Version difference data
────────────────────────────────────────
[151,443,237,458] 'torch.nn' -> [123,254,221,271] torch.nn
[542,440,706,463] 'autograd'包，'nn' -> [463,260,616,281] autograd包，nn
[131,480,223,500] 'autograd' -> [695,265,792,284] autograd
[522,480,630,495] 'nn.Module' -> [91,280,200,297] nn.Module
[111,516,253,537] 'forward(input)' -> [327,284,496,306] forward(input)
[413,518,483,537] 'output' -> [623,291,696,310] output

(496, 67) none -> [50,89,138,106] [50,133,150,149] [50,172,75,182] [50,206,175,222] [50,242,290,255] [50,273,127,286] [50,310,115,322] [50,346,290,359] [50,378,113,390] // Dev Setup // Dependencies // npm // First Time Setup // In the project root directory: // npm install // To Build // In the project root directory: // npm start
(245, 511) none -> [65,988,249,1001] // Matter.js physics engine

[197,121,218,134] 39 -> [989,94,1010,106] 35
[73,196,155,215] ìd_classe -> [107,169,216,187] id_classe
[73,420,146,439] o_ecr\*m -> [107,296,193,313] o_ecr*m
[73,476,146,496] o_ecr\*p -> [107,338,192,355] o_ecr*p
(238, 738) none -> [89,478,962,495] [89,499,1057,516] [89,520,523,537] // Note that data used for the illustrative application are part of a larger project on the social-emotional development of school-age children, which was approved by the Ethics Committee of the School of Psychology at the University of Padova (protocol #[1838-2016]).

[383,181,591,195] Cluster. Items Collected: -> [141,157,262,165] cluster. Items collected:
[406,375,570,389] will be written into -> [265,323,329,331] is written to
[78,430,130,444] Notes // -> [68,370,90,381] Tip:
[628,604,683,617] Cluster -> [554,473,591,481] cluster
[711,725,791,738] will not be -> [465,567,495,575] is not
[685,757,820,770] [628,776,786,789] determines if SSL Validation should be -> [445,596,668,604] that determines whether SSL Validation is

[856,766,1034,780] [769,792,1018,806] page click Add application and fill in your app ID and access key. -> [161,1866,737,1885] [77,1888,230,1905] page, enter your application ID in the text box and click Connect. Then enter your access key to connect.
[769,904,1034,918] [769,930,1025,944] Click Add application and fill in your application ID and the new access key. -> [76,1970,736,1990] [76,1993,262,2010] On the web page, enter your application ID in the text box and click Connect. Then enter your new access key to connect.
────────────────────────────────────────
* [TASK OBJECTIVE]: Your task is to return each line of the data above that contains the string "cluster".

* [RESULT OF THE EXERCISE]:
[383,181,591,195] Cluster. Items Collected: -> [141,157,262,165] cluster. Items collected:
[628,604,683,617] Cluster -> [554,473,591,481] cluster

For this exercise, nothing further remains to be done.